Hipnoz, Sonsuz Amor Serisi’nin üçüncü eseri olmakla birlikte gerek seri gerek benim için dönüm noktasıdır. İlk iki kitabımı çıkardığımda bu kadar heyecanlandığımı hatırlamıyorum. Hipnoz, Sonsuz Amor'un ana temasından sıyrılarak kendi iç dünyasını oluşturan nadide bir eser oldu. Buna kitap içinde kitap, diyebiliriz. Hem seriyi devam ettiriyor hem de içinde apayrı bir hikâyeye yer veriyor. Aslında bu kitabı apayrı bir roman olarak kaleme alıp bu şekilde yayınlatacaktım; ama seriye dâhil ederek sıra dışı bir akım başlatmak istedim. Belki de bir ilke imza atmak istedim.

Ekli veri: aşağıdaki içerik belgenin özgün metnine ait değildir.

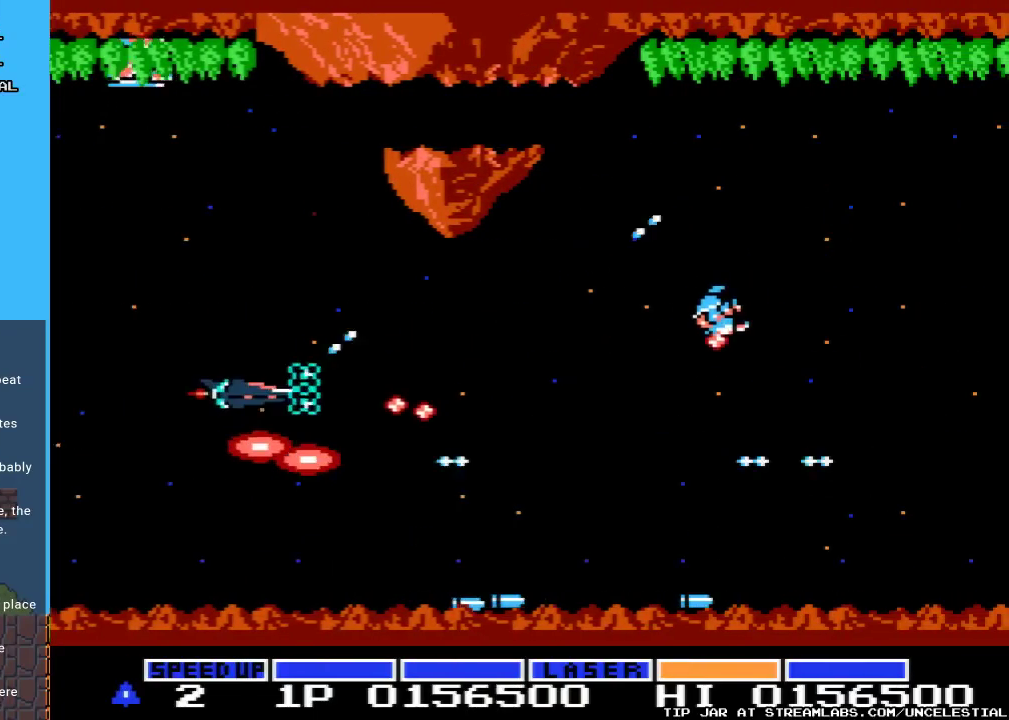
{"buttons": ["DPAD_RIGHT"], "events": [[200, "DPAD_LEFT", "down"], [267, "A", "up"], [267, "DPAD_LEFT", "up"], [333, "DPAD_UP", "up"], [367, "A", "down"], [367, "DPAD_RIGHT", "down"], [500, "A", "up"]]}
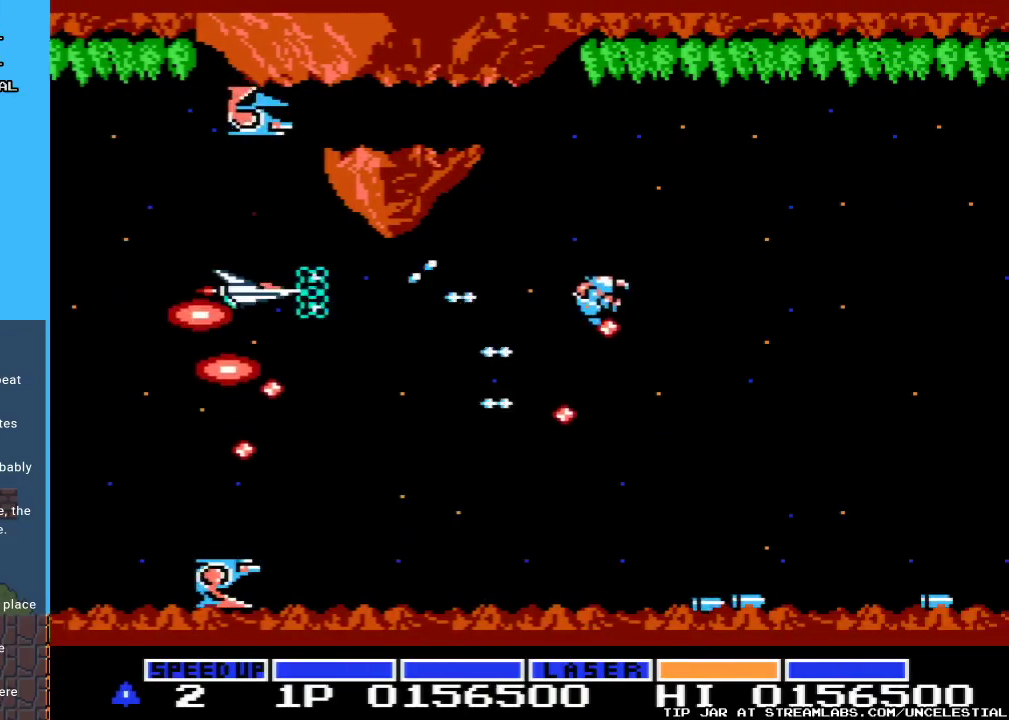
{"buttons": ["A", "DPAD_LEFT"], "events": [[67, "A", "down"], [200, "DPAD_DOWN", "down"], [200, "DPAD_RIGHT", "up"], [233, "A", "up"], [300, "A", "down"], [433, "A", "up"], [433, "DPAD_DOWN", "up"], [500, "A", "down"], [500, "DPAD_LEFT", "down"]]}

Hipnoz/Sonsuz Amor 3” okurlara hangi mesajları vermeyi amaçlıyor?

Hipnoz, öncelikle bir sevgi ve sevgili uğruna verilebilecek mücadeleyi anlatıyor. Düşünün ki “Biri var; hem hayatınızda hem değil. Onu deli gibi istiyorsunuz; ama uzak durmak zorundasınız, onu yaşatabilmek için ölmek zorundasınız; ama yaşamak istiyorsunuz, üstelik yaşamak için de önce ölümü göze almak zorundasınız. Aynı zamanda sevdiğiniz kişiyi kötülüklerden koruyabilmek için de ondan uzak durmalısınız.”

Öyle bir hâldesiniz ki hem hızlı hem de doğru kararlar almak zorundasınız. Bunu bir zincir, alacağınız kararları halka olarak görün; halkalardan biri koparsa zincir dağılır ve birden fazla ölüm gerçekleşebilir. İşte Hipnoz'un vermek istediği mesaj şu: Ölümün soğuk gölgesini ensende hissederken öyle bir karar almalısın ki hem kendini hem sevdiğini kurtarmalı, mutlu sona ulaşmalısın.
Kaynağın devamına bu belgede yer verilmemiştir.